Below, you see 4 generations of Monahans (Robert, Robert, Robert and Sam) who all believe Dominick's Famous Hot Dog truck in Queens, NY makes the best hot dogs on earth. My father remembers visiting the truck with his father, and I remember visiting it with my father as a young boy. My son will always remember visiting with me as well. Compared to every other hot dog I have ever eaten, Dominick's really holds its own as a standout competitor. Fond memories of bonding and sharing an experience together with people I love introduces some serious bias though. Also, how many hot dogs have I eaten and from how many places? Compared to the available pool of options worldwide, not that many.

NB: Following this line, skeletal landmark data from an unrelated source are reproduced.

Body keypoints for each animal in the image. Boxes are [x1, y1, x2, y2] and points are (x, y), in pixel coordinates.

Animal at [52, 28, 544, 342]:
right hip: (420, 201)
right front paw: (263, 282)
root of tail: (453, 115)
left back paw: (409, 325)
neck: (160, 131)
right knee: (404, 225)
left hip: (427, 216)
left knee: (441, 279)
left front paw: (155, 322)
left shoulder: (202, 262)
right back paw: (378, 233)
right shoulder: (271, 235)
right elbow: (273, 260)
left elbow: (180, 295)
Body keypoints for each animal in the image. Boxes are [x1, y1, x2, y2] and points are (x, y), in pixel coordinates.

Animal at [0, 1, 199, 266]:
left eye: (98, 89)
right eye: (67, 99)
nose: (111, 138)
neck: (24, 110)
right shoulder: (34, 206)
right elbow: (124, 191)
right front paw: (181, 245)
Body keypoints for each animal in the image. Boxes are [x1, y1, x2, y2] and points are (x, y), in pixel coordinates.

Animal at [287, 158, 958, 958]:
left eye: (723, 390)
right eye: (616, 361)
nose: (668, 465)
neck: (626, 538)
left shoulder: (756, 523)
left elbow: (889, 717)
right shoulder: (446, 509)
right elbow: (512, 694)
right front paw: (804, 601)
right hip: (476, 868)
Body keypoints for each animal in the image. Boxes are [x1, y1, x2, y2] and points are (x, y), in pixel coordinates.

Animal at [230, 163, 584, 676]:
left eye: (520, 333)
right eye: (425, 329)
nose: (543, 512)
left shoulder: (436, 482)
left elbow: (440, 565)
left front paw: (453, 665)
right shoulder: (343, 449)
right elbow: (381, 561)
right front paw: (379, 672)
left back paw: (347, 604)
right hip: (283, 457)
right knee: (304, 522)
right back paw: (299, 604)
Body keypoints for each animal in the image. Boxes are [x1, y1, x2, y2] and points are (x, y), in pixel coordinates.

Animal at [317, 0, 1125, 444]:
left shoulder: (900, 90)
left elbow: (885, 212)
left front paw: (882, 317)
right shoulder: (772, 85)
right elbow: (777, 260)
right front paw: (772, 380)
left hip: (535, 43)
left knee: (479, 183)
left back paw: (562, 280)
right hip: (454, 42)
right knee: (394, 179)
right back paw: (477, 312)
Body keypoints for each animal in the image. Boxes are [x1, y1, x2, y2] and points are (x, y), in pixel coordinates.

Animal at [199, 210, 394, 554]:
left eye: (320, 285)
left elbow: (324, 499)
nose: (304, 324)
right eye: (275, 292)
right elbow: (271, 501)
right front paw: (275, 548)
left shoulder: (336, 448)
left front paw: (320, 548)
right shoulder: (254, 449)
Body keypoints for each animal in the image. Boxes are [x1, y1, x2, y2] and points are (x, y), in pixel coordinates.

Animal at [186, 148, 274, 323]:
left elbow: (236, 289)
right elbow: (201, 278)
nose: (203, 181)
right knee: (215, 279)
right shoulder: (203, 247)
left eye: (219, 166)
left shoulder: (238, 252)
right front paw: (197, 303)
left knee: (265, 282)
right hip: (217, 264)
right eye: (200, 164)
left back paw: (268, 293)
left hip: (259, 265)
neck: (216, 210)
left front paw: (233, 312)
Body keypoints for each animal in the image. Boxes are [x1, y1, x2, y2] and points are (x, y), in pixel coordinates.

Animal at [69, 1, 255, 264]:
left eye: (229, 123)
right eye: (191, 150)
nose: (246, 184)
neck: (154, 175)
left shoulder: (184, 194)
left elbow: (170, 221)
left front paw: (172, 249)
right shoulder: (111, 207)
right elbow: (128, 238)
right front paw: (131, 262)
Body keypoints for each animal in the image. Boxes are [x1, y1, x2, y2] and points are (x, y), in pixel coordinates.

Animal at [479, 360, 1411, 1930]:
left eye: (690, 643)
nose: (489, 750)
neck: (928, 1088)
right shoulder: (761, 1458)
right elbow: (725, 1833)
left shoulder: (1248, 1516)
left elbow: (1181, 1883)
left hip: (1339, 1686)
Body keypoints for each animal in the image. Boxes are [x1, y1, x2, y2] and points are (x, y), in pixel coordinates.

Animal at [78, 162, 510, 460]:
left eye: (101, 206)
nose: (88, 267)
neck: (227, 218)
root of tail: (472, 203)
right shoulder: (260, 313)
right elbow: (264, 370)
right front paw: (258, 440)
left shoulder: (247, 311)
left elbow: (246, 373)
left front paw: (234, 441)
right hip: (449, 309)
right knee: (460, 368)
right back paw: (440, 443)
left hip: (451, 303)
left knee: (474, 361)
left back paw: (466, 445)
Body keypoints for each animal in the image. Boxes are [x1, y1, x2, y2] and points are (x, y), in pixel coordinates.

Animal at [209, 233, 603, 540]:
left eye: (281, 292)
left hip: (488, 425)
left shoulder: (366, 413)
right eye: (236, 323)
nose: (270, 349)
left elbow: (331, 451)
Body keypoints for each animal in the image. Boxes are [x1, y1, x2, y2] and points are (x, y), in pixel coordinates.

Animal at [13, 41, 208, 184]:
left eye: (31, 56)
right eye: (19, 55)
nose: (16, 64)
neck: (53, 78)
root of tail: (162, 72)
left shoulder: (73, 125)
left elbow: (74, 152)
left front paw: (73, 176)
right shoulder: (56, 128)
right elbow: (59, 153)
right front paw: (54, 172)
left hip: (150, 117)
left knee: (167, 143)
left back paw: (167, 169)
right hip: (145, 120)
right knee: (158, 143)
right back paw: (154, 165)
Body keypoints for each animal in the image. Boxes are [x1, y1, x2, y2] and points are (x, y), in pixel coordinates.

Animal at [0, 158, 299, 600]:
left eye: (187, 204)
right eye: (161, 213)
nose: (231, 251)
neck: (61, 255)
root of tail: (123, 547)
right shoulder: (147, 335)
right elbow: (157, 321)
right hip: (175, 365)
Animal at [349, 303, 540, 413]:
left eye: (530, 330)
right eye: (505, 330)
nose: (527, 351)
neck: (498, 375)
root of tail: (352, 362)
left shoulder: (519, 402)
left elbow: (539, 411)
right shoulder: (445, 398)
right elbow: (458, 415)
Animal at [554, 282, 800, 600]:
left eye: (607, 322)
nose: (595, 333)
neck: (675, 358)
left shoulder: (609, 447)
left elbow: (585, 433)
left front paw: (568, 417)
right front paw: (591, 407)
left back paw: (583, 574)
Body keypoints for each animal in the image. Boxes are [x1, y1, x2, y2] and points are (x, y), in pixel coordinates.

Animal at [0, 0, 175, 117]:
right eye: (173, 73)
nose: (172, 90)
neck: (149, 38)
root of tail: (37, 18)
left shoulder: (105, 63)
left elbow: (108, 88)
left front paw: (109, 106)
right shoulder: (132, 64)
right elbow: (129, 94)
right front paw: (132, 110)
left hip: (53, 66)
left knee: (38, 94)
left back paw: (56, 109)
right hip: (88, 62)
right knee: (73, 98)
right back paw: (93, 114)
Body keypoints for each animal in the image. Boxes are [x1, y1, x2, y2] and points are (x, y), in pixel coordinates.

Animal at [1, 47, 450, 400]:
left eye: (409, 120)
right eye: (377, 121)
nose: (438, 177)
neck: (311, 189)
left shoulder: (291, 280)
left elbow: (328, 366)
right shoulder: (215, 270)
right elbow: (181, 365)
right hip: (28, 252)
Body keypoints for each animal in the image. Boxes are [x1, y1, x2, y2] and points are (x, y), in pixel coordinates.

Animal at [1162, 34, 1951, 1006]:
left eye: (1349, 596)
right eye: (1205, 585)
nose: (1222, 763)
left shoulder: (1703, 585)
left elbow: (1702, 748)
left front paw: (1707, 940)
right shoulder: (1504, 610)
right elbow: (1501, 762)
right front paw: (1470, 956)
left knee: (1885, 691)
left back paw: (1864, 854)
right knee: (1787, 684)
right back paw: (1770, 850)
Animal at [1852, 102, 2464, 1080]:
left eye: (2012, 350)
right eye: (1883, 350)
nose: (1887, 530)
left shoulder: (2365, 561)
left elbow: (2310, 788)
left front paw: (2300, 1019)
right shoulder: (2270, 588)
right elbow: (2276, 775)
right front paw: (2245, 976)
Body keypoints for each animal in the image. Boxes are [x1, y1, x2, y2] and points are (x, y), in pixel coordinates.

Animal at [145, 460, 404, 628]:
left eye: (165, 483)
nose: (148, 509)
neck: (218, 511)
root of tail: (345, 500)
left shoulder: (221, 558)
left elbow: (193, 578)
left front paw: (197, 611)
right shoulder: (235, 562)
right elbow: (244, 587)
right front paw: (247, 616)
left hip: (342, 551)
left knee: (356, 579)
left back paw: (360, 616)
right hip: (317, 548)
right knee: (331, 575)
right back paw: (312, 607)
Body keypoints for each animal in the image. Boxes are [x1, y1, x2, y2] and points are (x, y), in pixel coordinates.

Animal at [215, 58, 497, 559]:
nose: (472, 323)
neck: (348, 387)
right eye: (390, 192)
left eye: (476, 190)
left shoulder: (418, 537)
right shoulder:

This short and simple example raises some serious questions about cause and effect scenarios in education settings. What the learner comes to the table with (prior knowledge, misconceptions, bias, logical fallacies) mixed with the same things brought to the table by the teacher, or facilitator, yields some very interesting end-products. I think the facilitation aspect of being an educator and taking kids on a learning journey should have a little to do with the amount of content they absorb and a lot to do with the development of certain cognitive skills and processes that allow them to identify, process, analyze and apply the most important elements of the content in various contexts. In short, helping them learn to not only think for themselves, but to think powerfully and to take control of their own learning. Now more than ever before, content is raining down on kids all the time, and that is why I continue to research and practice ways to create and adapt processing systems and behaviors that help kids to thrive and grow instead of them just getting wet all the time.
Hello, my name is Rob, and I'm a daydreamer.
Afterword
I recently watched In & Of Itself on Hulu and found it to be a profoundly connected expressive artistic representation of the theme of this article (which was written before I had seen the show). Here is a breakdown by Casey Cipriani in a Bustle.com article (which I'm using because I am still trying to process what I experienced and witnessed after having watched the show!):
Created by Derek DelGaudio and directed by Frank Oz, In & Of Itself premiered in Los Angeles in 2016 before making its way to an intimate off-Broadway theater in New York City. Once there, the show sold out all 150 seats night after night, and became an off-Broadway phenomenon, running for 72 weeks, 560 performances, and grossing $7 million. DelGaudio details that in the creation of In & Of Itself he, "wanted to explore the illusory nature of identity; how we rely on labels and definitions to identify one another; and how, paradoxically and inevitably, those labels obscure who we really are.
If you get a chance, I highly recommend watching and digesting In & Of Itself.